Shifty Geezer said:Does anyone here want these things? Does anyone want their girlfriend editing photos in a popup on top of your game of Lair?
If you're going to have a second person using your PS3, plug a second screen in. If your girlfriend so often wants to use your PS3 for other functionality, then that would be a good justification for placing a secondary screen in or near your living room
Shifty Geezer said:Does anyone want more than one TV in the living room for concurrent activities on PS3?
The placement of two screens connected to PS3 would be dependent on cable-length. I don't know what the limit would be. I know that within reasonable distance of my living room, there's two displays.
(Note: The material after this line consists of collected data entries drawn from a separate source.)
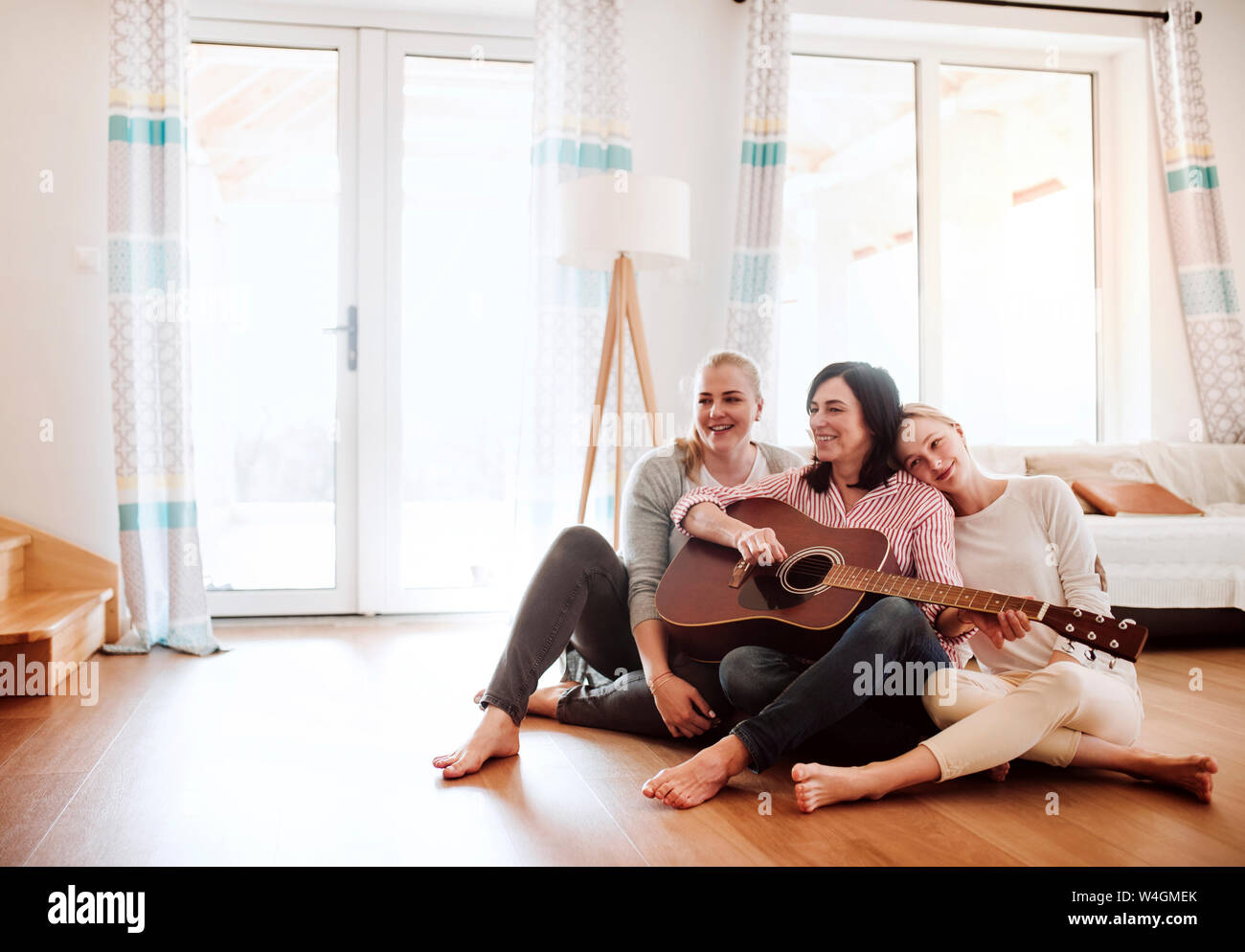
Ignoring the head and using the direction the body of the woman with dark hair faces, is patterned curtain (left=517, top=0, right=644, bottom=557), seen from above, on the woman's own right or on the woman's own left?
on the woman's own right

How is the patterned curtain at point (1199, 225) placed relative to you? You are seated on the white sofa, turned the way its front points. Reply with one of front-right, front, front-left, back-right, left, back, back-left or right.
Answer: back

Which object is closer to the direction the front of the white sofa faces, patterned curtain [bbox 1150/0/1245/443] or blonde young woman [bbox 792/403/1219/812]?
the blonde young woman

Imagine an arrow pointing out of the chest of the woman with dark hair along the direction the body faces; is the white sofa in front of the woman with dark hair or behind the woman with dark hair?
behind

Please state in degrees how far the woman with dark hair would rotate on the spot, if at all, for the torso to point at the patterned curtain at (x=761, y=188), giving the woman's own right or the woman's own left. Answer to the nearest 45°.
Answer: approximately 135° to the woman's own right

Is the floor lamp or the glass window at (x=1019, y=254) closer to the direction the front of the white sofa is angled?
the floor lamp
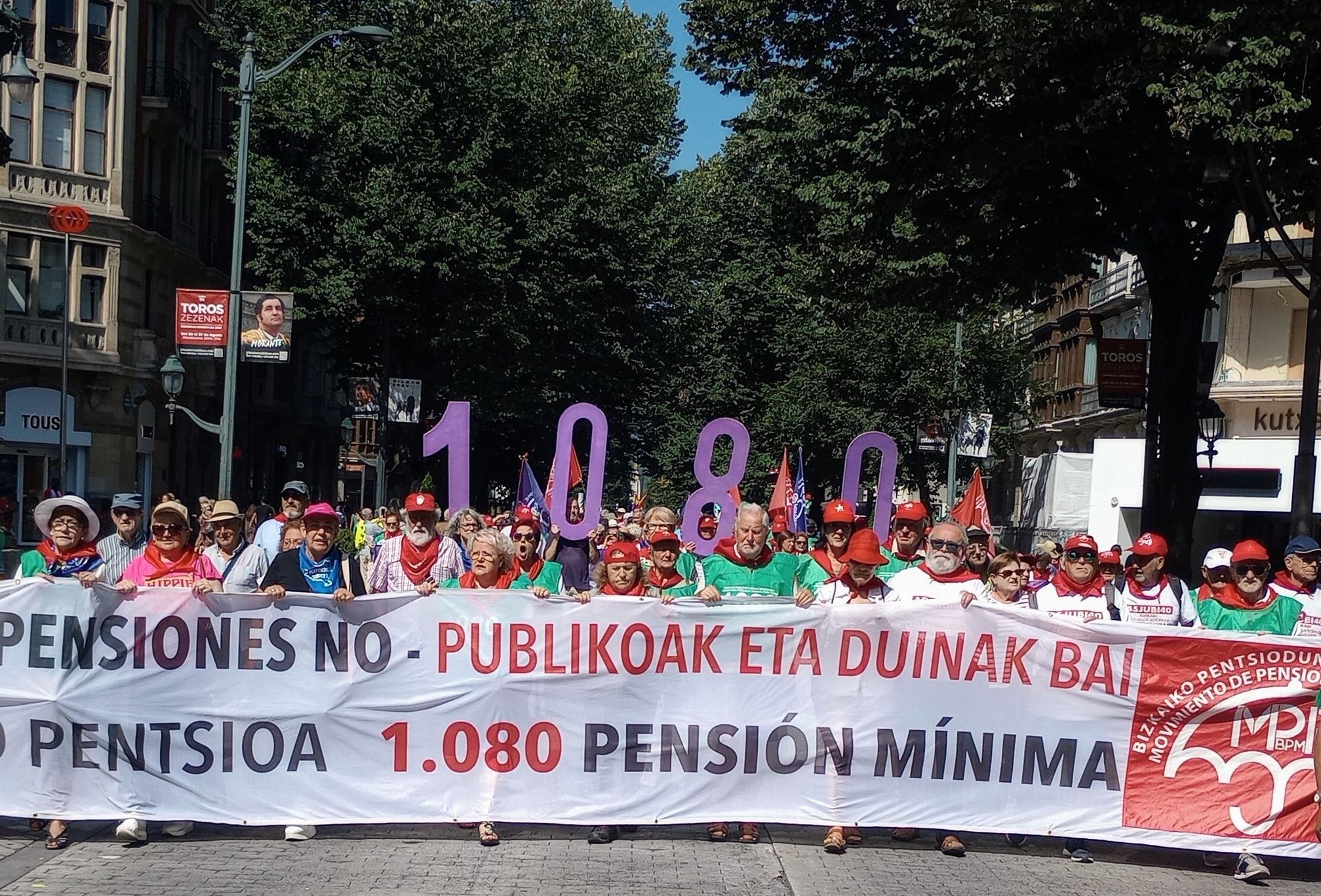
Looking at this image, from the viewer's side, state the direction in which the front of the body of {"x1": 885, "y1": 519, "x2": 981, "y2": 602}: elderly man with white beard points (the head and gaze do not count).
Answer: toward the camera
In my bedroom alone there's two.
With games taking specific advantage of two screens, though, for some there may be incentive to bring two screens closer together if they hadn't considered it before.
Obviously plugging two screens into one system and using a console like this is new. But just because people haven't done this before, doesn't mean they won't if the benefits of that are communicated effectively. They've never had that opportunity before. Who can tell what the typical usage patterns of systems will be going forward? Not everything is 'pull' - there are many examples of things which people embrace which they may never have previously considered, unless someone presented it to them (or, I guess more correctly, marketed it to them effectively).
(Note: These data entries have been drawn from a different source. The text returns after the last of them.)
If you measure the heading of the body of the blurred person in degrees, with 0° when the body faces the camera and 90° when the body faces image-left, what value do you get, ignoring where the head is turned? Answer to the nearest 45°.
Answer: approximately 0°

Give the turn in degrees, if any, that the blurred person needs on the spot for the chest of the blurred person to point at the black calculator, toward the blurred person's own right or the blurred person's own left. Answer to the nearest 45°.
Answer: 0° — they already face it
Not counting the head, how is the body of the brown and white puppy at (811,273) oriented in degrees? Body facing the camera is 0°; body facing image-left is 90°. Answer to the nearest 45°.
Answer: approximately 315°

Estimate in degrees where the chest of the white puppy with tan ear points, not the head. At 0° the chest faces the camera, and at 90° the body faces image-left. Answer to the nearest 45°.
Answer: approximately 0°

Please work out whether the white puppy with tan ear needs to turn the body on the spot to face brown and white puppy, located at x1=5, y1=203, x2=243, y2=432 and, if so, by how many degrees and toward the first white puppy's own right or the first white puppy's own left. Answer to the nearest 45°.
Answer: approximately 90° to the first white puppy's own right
At least they're trying something different, if this is all true. "Different" isn't always justification in and of itself, but the objectives of this kind of strategy are fairly positive, in that it would appear to be an attempt to offer more entertainment value out of one box, for more people in a home. I think Ken K was pretty serious about PS3 truly being a box you put at the center of your living room. Obviously there'd be kickbacks for Sony in that, too, if more people in a home invest their time in the system and its media. I would say quite typically only a minority of people in a typical home make use of a videogame system, or certainly not all. I guess Sony want to broaden the appeal further.
Of course, this is somewhat my own speculation, based on more vague references Sony has made. We'll find out at E3 what shape or form these things take, I guess.
Shifty Geezer said:And that requires one PS3 to be recording one program, showing another, video conferencing, video blogging, and serving two PSPs, while gaming. That's either a stupid number of windows on one TV, of a slightly less stupid number of windows on a second TV.
No it wouldn't. Across two screens, that might just involve one video chat pop-up on one of the screens. Serving video blogs to other people on the network or media to PSPs or video recording would be "silent" processes as far as local users of the machine were concerned.
Shifty Geezer said:But by the time you've got 4 1080p buffers and some applications and even a naffy bitmap based UI, you're not approaching 48 MBs RAM. It would be beyond stupid for Sony to reserve enough space for a dozen 1080p screens.
I first of all don't even think you'd need to reserve 4 1080p buffers, as I said before in that other thread. The framebuffers would be used only for things to be explicitly displayed on screen, and as above, some of this functionality would be "silent". But you're aware that framebuffer reservation is just one RAM requirement for the OS? It's the simplest to quantify I guess, for us looking in trying to figure out what's going on - and that's why people talk specifically about it - but every potential task/process on the system will require working RAM also.